Le renouveau des vins de l’Isère

C’est le challenge qui a été mis entre les mains de Kevin Foucher : reconstruire une clientèle car le domaine, avec ses mutations, n’a conservé que 10 % de ses anciens clients.
Or la commercialisation a été lancée en mai dernier, avec un décalage de quelques mois, soit dans une période peu porteuse pour les ventes.
Si bien que le nouvel associé multiplie sa présence sur les marchés locaux et les salons de vignerons pour faire connaître le domaine auprès d’une nouvelle clientèle de particuliers comme de professionnels. « C’est énergivore, mais essentiel », reconnaît-il.
À Chapareillan, le nouveau viticulteur peut jouer sur plusieurs appellations, l’AOP vins de Savoie bien entendu, mais aussi l’IGP vins de l’Isère dont il partage les valeurs.
« Je trouve chouette de participer au renouveau de ce vignoble.

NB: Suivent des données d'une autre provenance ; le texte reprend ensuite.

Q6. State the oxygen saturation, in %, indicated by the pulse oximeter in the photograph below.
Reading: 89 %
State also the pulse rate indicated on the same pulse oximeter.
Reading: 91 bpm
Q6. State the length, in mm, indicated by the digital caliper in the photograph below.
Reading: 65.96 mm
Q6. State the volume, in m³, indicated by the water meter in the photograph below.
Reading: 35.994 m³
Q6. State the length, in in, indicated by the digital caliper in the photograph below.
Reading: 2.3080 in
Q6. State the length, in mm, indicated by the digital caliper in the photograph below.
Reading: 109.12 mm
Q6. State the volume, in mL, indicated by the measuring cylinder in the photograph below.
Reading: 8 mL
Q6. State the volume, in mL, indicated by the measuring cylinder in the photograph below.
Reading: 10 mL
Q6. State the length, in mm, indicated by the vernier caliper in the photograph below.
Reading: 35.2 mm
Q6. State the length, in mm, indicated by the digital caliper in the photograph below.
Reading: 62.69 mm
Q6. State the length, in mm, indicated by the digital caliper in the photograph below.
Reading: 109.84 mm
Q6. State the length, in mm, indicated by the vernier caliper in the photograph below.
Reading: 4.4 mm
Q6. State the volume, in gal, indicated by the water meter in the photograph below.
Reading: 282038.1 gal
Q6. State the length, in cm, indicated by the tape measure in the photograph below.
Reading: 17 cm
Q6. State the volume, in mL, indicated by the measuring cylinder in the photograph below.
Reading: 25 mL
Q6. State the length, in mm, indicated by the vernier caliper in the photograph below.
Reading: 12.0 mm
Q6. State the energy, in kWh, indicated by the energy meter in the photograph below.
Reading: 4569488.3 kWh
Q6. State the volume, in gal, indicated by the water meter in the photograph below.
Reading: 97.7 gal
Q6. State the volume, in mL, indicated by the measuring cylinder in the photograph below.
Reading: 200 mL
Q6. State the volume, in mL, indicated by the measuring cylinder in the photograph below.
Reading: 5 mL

C’est une chance d’appartenir, à travers une ou deux parcelles de verdesse et de veltliner avec lesquelles nous réalisons des blancs de macération, à la confection des vins de l’Isère. »
Kévin Foucher apprécie aussi la mentalité du syndicat des vins de l’Isère, « dynamique et actif ».

« Ça ne s’invente pas »

Après une année d’association, le cédant et le repreneur mesurent l’intérêt d’une transmission sur un temps long.
Ardent défenseur du vigneron, Franck Masson souhaitait avant tout transmettre son exploitation à un jeune.
Dans quatre millésimes, il prendra sa retraite avec bonheur, pressé de profiter de ses enfants, de la pêche et de la culture du safran. « 41 ans de viticulture, c’est assez usant », confie-t-il.
Mais il estime que « cinq ans, c’est le temps qu’il faut pour transmettre tout ce qu’on sait. La vinification, ça s’apprend sur le terrain. Si on veut des vins qui tiennent la route, pas des vins standards, mais des vins francs, cela ne s’invente pas. »
Ses conseils en tant que cédant : prévoir et faire des concessions.
Quant à Kévin Foucher, dans sa position de repreneur, il considère qu’il faut « être à l’écoute et ne pas vouloir tout changer. Chacun à des choses à apporter : l’ancien, son expérience et le jeune, sa fougue, son envie et sa vision du monde. » Il reconnaît que la démarche « n’est pas donnée à tout le monde ».
Une question d’envies réciproques, de patience et d’apprentissage.
Isabelle Doucet

(1) Jacquère, verdesse, veltliner en cépages blancs et mondeuse en pinot noir en rouges.

Ce qui se transmet
Une partie de la cuverie du domaine avec les millésimes 2023.

Ce qui se transmet

Le matériel de viticulture, la cuverie et le stock de vin ont été vendus à la société Les Crocs Blancs.
les vignes et les bâtiments restent en location. « Mes vignes ne sont pas à vendre, sauf si mes enfants le décident », indique Franck Masson. Il faut compter en effet plusieurs dizaines de milliers d’euros pour acquérir un hectare de vignes de vins de Savoie « et la transmission aurait été infaisable ».
Pour Kévin Foucher, l’investissement est plus que conséquent et représente un emprunt de 400 000 euros. C'est pourquoi il s'opèrera en deux temps.  Il est accompagné par une seule banque qui lui assure son besoin en fonds de roulement de sa première année d’activité.
Sa DJA s’élève à 32 000 euros et il a présenté un dossier FranceAgrimer pour obtenir une aide à l’achat du matériel. Il envisage à terme de racheter le bâtiment.
Le jeune installé a bénéficié du conseil juridique de la Chambre d’agriculture de l’Isère pour le montage juridique et financier du dossier.